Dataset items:
--*--

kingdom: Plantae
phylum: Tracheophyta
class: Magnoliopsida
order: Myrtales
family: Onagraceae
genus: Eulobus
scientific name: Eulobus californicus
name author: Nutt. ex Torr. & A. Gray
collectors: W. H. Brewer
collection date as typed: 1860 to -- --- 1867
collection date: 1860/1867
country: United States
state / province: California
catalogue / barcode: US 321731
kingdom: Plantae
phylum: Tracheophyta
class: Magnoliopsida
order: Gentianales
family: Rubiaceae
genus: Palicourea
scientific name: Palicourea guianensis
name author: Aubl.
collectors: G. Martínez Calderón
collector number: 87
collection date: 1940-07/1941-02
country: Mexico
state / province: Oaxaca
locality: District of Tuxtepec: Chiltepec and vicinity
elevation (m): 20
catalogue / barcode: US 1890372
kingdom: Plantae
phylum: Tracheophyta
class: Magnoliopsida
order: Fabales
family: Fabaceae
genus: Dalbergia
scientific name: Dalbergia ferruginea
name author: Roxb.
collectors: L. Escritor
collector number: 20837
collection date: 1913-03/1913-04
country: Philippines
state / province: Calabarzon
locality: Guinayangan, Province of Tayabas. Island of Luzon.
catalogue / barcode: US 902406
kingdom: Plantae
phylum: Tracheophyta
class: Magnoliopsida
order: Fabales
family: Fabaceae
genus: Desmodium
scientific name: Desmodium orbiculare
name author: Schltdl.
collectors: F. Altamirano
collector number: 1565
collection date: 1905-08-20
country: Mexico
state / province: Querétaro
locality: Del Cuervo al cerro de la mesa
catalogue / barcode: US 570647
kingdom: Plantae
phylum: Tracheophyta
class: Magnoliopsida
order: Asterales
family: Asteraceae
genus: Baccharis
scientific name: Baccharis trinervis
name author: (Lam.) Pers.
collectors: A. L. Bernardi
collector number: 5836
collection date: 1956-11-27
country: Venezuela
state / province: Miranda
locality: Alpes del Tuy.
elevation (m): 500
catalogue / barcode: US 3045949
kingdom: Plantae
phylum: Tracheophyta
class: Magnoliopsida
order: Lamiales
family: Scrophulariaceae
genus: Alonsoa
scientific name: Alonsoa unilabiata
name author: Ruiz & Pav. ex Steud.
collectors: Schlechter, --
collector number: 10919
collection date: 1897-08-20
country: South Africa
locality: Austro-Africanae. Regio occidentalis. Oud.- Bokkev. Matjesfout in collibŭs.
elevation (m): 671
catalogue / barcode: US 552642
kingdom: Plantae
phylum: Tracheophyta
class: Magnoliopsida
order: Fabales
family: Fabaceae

--*--

Direction:
Can you write out every one of the rows above again with "collectors" replaced by "collected by" throughout, changing nothing else?

Solution for this task:
kingdom: Plantae
phylum: Tracheophyta
class: Magnoliopsida
order: Myrtales
family: Onagraceae
genus: Eulobus
scientific name: Eulobus californicus
name author: Nutt. ex Torr. & A. Gray
collected by: W. H. Brewer
collection date as typed: 1860 to -- --- 1867
collection date: 1860/1867
country: United States
state / province: California
catalogue / barcode: US 321731
kingdom: Plantae
phylum: Tracheophyta
class: Magnoliopsida
order: Gentianales
family: Rubiaceae
genus: Palicourea
scientific name: Palicourea guianensis
name author: Aubl.
collected by: G. Martínez Calderón
collector number: 87
collection date: 1940-07/1941-02
country: Mexico
state / province: Oaxaca
locality: District of Tuxtepec: Chiltepec and vicinity
elevation (m): 20
catalogue / barcode: US 1890372
kingdom: Plantae
phylum: Tracheophyta
class: Magnoliopsida
order: Fabales
family: Fabaceae
genus: Dalbergia
scientific name: Dalbergia ferruginea
name author: Roxb.
collected by: L. Escritor
collector number: 20837
collection date: 1913-03/1913-04
country: Philippines
state / province: Calabarzon
locality: Guinayangan, Province of Tayabas. Island of Luzon.
catalogue / barcode: US 902406
kingdom: Plantae
phylum: Tracheophyta
class: Magnoliopsida
order: Fabales
family: Fabaceae
genus: Desmodium
scientific name: Desmodium orbiculare
name author: Schltdl.
collected by: F. Altamirano
collector number: 1565
collection date: 1905-08-20
country: Mexico
state / province: Querétaro
locality: Del Cuervo al cerro de la mesa
catalogue / barcode: US 570647
kingdom: Plantae
phylum: Tracheophyta
class: Magnoliopsida
order: Asterales
family: Asteraceae
genus: Baccharis
scientific name: Baccharis trinervis
name author: (Lam.) Pers.
collected by: A. L. Bernardi
collector number: 5836
collection date: 1956-11-27
country: Venezuela
state / province: Miranda
locality: Alpes del Tuy.
elevation (m): 500
catalogue / barcode: US 3045949
kingdom: Plantae
phylum: Tracheophyta
class: Magnoliopsida
order: Lamiales
family: Scrophulariaceae
genus: Alonsoa
scientific name: Alonsoa unilabiata
name author: Ruiz & Pav. ex Steud.
collected by: Schlechter, --
collector number: 10919
collection date: 1897-08-20
country: South Africa
locality: Austro-Africanae. Regio occidentalis. Oud.- Bokkev. Matjesfout in collibŭs.
elevation (m): 671
catalogue / barcode: US 552642
kingdom: Plantae
phylum: Tracheophyta
class: Magnoliopsida
order: Fabales
family: Fabaceae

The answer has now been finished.